Nissan mulls legal challenge to South Korea’s emissions ruling
Nissan Motor is considering taking South Korea’s Ministry of Environment to court to demand retraction of allegations that the automaker breached regulations by adding a device that “arbitrarily” worsens a diesel vehicle’s emissions control performance.
The ministry on Tuesday ordered the Japanese automaker’s local unit to recall 824 Qashqai crossover sport utility vehicles sold in the country, in addition to paying a 340 million won ($294,000) fine. It also lodged criminal complaints against the unit and its president for violating environmental regulations. Nissan said it will carry out the recall but continues to deny any wrongdoing.
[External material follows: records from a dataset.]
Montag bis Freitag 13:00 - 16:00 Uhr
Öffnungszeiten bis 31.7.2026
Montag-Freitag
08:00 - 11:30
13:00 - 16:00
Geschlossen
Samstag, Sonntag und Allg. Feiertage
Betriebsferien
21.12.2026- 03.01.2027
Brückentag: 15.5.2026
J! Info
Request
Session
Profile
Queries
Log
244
The Qashqai’s emissions reduction device shuts off when the engine’s air intake temperature reaches 35 C, resulting in higher nitrogen oxide emissions. The ministry decided this is an arbitrary measure that boosts the level of emissions under normal driving conditions, and thus violates the country’s regulations.
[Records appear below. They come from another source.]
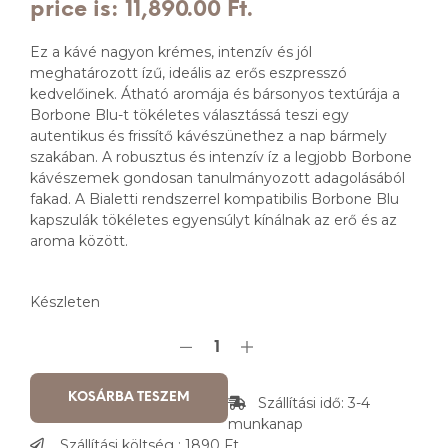
price is: 11,890.00 Ft.
Ez a kávé nagyon krémes, intenzív és jól
meghatározott ízű, ideális az erős eszpresszó
kedvelőinek. Átható aromája és bársonyos textúrája a
Borbone Blu-t tökéletes választássá teszi egy
autentikus és frissítő kávészünethez a nap bármely
szakában. A robusztus és intenzív íz a legjobb Borbone
kávészemek gondosan tanulmányozott adagolásából
fakad. A Bialetti rendszerrel kompatibilis Borbone Blu
kapszulák tökéletes egyensúlyt kínálnak az erő és az
aroma között.
Készleten
KOSÁRBA TESZEM
Szállítási idő: 3-4
munkanap
Szállítási költség : 1890 Ft.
Nissan argues that the setting is designed to prevent the engine from overheating, and it had explained this in documents submitted to South Korean authorities. Furthermore, it points out that the addition of such a safety measure is permitted under South Korean law.
“We have complied with all existing regulations and did not use an ‘unjustified arbitrary setup’ or an illegal defeat device in the vehicle,” the automaker said in a Tuesday statement.
The ministry charges that the Qashqai’s engine intake temperature reached 35 C after about 30 minutes of driving, at which point the emissions reduction device turned off. Nissan maintains that the device continued to operate even after 70 minutes during its own testing, but the ministry rejects this claim.
The Qashqai is produced in the U.K. and sold in Europe and South Korea. Nissan has told South Korean authorities that it is prepared to make the necessary updates to reduce nitrogen oxide emissions under regular driving conditions by raising the shut-off threshold to 45 C. It will make similar improvements to newly produced cars for the European market.
Consumers are keeping a closer eye on automakers after Volkswagen and Mitsubishi Motors became embroiled in emissions and fuel efficiency scandals, respectively. Nissan sells about 6,000 cars a year in South Korea, which is just 0.1% of the company’s global total. But the scandal could damage its image and sales around the world.
“We don’t want to fight the authorities, but we can’t accept them saying we acted illegally,” a Nissan executive said. “We will continue asserting our position, including through legal action.”